Personal information
- Full name: George Aylmer Laverton
- Born: 29 December 1888 Westbury, Wiltshire, England
- Died: 8 February 1954 (aged 65) Wallingford, Berkshire, England
- Batting: Unknown
- Bowling: Unknown

Domestic team information
- 1917/18–1918/19: Europeans

Career statistics
| Competition | First-class |
| Matches | 6 |
| Runs scored | 202 |
| Batting average | 18.36 |
| 100s/50s | –/1 |
| Top score | 51 |
| Balls bowled | 289 |
| Wickets | 2 |
| Bowling average | 83.00 |
| 5 wickets in innings | – |
| 10 wickets in match | – |
| Best bowling | 1/1 |
| Catches/stumpings | 6/– |
- Source: ESPNcricinfo, 25 November 2022

= George Laverton =

English cricketer and British Army officer

George Aylmer Laverton (29 December 1888 – 8 February 1954) was an English first-class cricketer and British Army officer.
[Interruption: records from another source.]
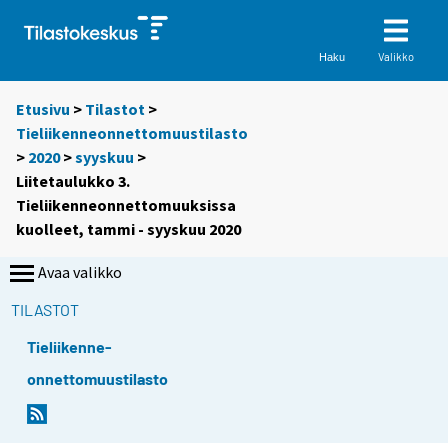
Valikko
Haku
Etusivu
>
Tilastot
>
Tieliikenneonnettomuustilasto
>
2020
>
syyskuu
>
Liitetaulukko 3.
Tieliikenneonnettomuuksissa
kuolleet, tammi - syyskuu 2020
Avaa valikko
TILASTOT
Tieliikenne-
onnettomuustilasto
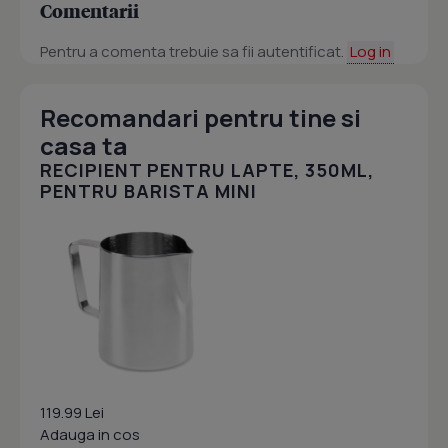
Comentarii
Pentru a comenta trebuie sa fii autentificat.
Log in
Recomandari pentru tine si
casa ta
RECIPIENT PENTRU LAPTE, 350ML,
PENTRU BARISTA MINI
119.99 Lei
Adauga in cos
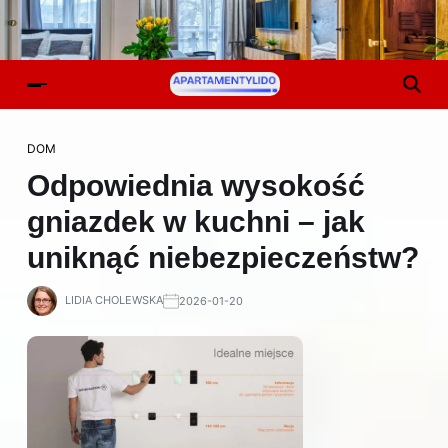
DOM
Odpowiednia wysokość
gniazdek w kuchni – jak
uniknąć niebezpieczeństw?
LIDIA CHOLEWSKA
2026-01-20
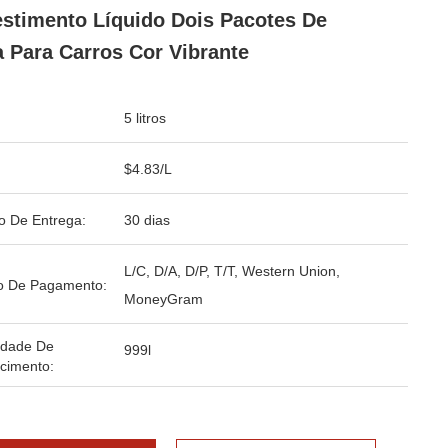
stimento Líquido Dois Pacotes De
a Para Carros Cor Vibrante
5 litros
$4.83/L
o De Entrega:
30 dias
L/C, D/A, D/P, T/T, Western Union,
o De Pagamento:
MoneyGram
idade De
999l
cimento:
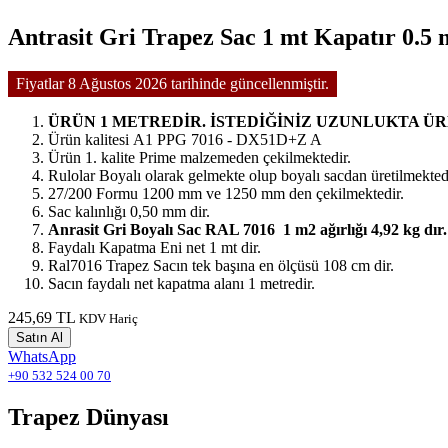
Antrasit Gri Trapez Sac 1 mt Kapatır 0.5
Fiyatlar 8 Ağustos 2026 tarihinde güncellenmiştir.
ÜRÜN 1 METREDİR. İSTEDİĞİNİZ UZUNLUKTA ÜR
Ürün kalitesi A1 PPG 7016 - DX51D+Z A
Ürün 1. kalite Prime malzemeden çekilmektedir.
Rulolar Boyalı olarak gelmekte olup boyalı sacdan üretilmekted
27/200 Formu 1200 mm ve 1250 mm den çekilmektedir.
Sac kalınlığı 0,50 mm dir.
Anrasit Gri Boyalı Sac RAL 7016 1 m2 ağırlığı 4,92 kg dır
Faydalı Kapatma Eni net 1 mt dir.
Ral7016 Trapez Sacın tek başına en ölçüsü 108 cm dir.
Sacın faydalı net kapatma alanı 1 metredir.
245,69 TL
KDV Hariç
Satın Al
WhatsApp
+90 532 524 00 70
Trapez Dünyası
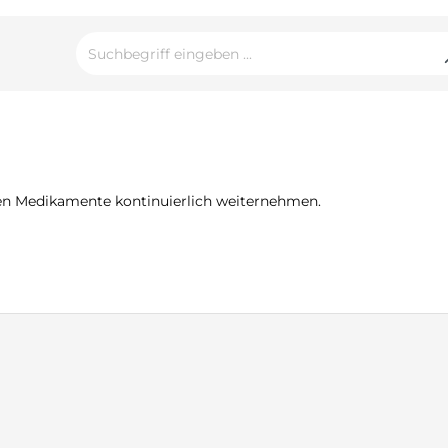
nen Medikamente kontinuierlich weiternehmen.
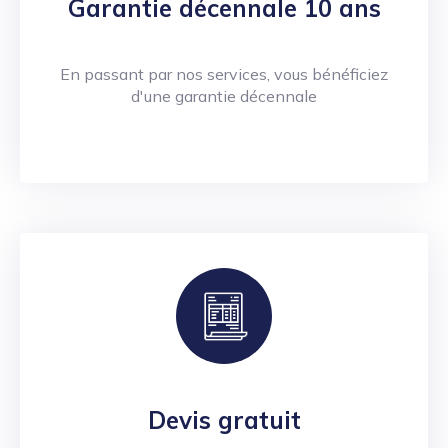
Garantie décennale 10 ans
En passant par nos services, vous bénéficiez
d'une garantie décennale
Devis gratuit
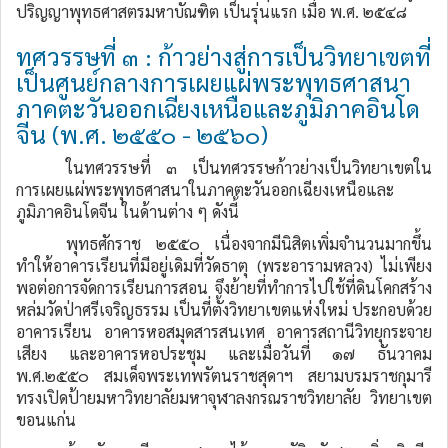
ปริญญาพุทธศาสตรมหาบัณฑิต เป็นรุ่นแรก เมื่อ พ.ศ. ๒๕๔๘
ทศวรรษที่ ๓ : ก้าวย่างสู่การเป็นวิทยาเขตที่
เป็นศูนย์กลางการเผยแผ่พระพุทธศาสนา
ภาคตะวันออกเฉียงเหนือและภูมิภาคอินโด
จีน (พ.ศ. ๒๕๕๐ - ๒๕๖๐)
ในทศวรรษที่ ๓ เป็นทศวรรษก้าวย่างเป็นวิทยาเขตใน
การเผยแผ่พระพุทธศาสนาในภาคตะวันออกเฉียงเหนือและ
ภูมิภาคอินโดจีน ในด้านต่าง ๆ ดังนี้
พุทธศักราช ๒๕๕๐ เนื่องจากมีนิสิตเพิ่มจำนวนมากขึ้น
ทำให้อาคารเรียนที่มีอยู่เดิมที่วัดธาตุ (พระอารามหลวง) ไม่เพียง
พอต่อการจัดการเรียนการสอน จึงย้ายที่ทำการไปใช้ที่ดินโคกสร้าง
หล่มวัดป่าศรีเจริญธรรม เป็นที่ตั้งวิทยาเขตแห่งใหม่ ประกอบด้วย
อาคารเรียน อาคารหอสมุดสารสนเทศ อาคารสถานีวิทยุกระจาย
เสียง และอาคารหอประชุม และเมื่อวันที่ ๑๗ ธันวาคม
พ.ศ.๒๕๕๐ สมเด็จพระเทพรัตนราชสุดาฯ สยามบรมราชกุมารี
ทรงเปิดป้ายมหาวิทยาลัยมหาจุฬาลงกรณราชวิทยาลัย วิทยาเขต
ขอนแก่น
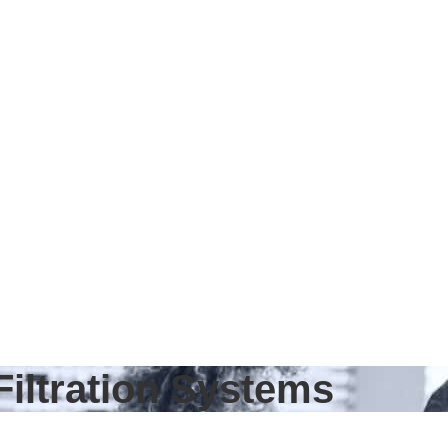
Filtration Systems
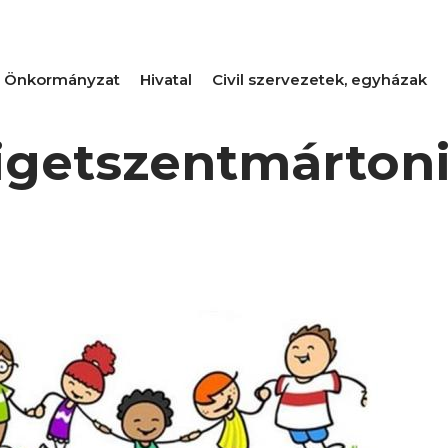
Önkormányzat
Hivatal
Civil szervezetek, egyházak
zigetszentmárton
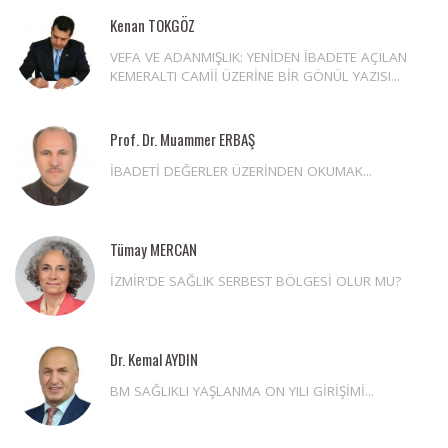
Kenan TOKGÖZ
VEFA VE ADANMIŞLIK: YENİDEN İBADETE AÇILAN
KEMERALTI CAMİİ ÜZERİNE BİR GÖNÜL YAZISI...
Prof. Dr. Muammer ERBAŞ
İBADETİ DEĞERLER ÜZERİNDEN OKUMAK...
Tümay MERCAN
İZMİR'DE SAĞLIK SERBEST BÖLGESİ OLUR MU?
Dr. Kemal AYDIN
BM SAĞLIKLI YAŞLANMA ON YILI GİRİŞİMİ...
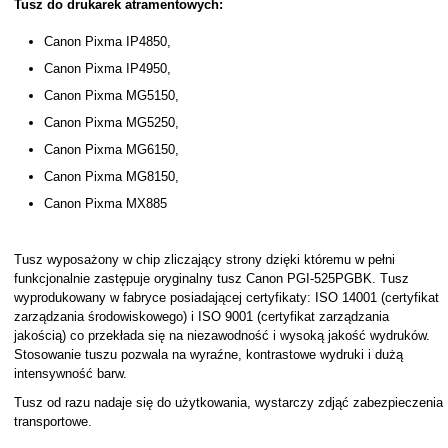
Tusz do drukarek atramentowych:
Canon Pixma IP4850,
Canon Pixma IP4950,
Canon Pixma MG5150,
Canon Pixma MG5250,
Canon Pixma MG6150,
Canon Pixma MG8150,
Canon Pixma MX885
Tusz wyposażony w chip zliczający strony dzięki któremu w pełni
funkcjonalnie zastępuje oryginalny tusz Canon PGI-525PGBK. Tusz
wyprodukowany w fabryce posiadającej certyfikaty: ISO 14001 (certyfikat
zarządzania środowiskowego) i ISO 9001 (certyfikat zarządzania
jakością) co przekłada się na niezawodność i wysoką jakość wydruków.
Stosowanie tuszu pozwala na wyraźne, kontrastowe wydruki i dużą
intensywność barw.
Tusz od razu nadaje się do użytkowania, wystarczy zdjąć zabezpieczenia
transportowe.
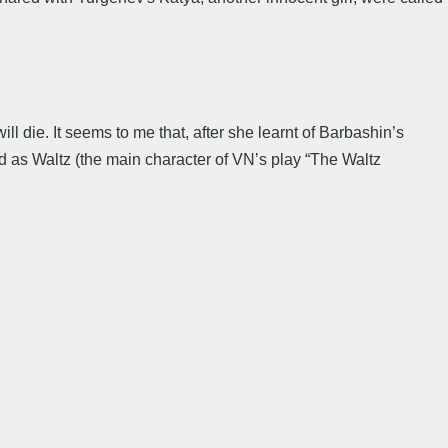
 die. It seems to me that, after she learnt of Barbashin’s
d as Waltz (the main character of VN’s play “The Waltz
A member of the Laverton milling family of Westbury, Wiltshire, he was the son of William Henry Laverton. He was educated at Harrow School, where he played for the school cricket team. Laverton was commissioned into the British Army as a second lieutenant in February 1906, but later resigned his commission in December 1912. He played minor counties cricket for Wiltshire in 1911, making two appearances in the Minor Counties Championship. He served in the First World War with the Wiltshire Regiment, being appointed to the regiment in December 1914 with the temporary rank of lieutenant. He relinquished this temporary rank in April 1917, but was granted the rank in full the following month.

Serving with the Regiment in British India, he was appointed aide-de-camp to Lord Willingdon, the Governor of Bombay in February 1917. Laverton played first-class cricket whilst serving in India, making six appearances in 1917 and 1918; two of these came for the Europeans in the Bombay Quadrangular, with a further two coming for the Lord Willingdon's XI. He additionally made an appearance each for a combined Europeans and Parsees team, and for England against India. In his six first-class matches, he scored 202 runs at an average of 18.36; he made one half century, a score of 51 on his first-class debut for the Europeans against the Parsees in 1917. Laverton relinquished his commission in the Wiltshire Regiment in December 1921. Besides playing cricket, he was a keen naturalist. Laverton died in February 1954 at Wallingford, Berkshire.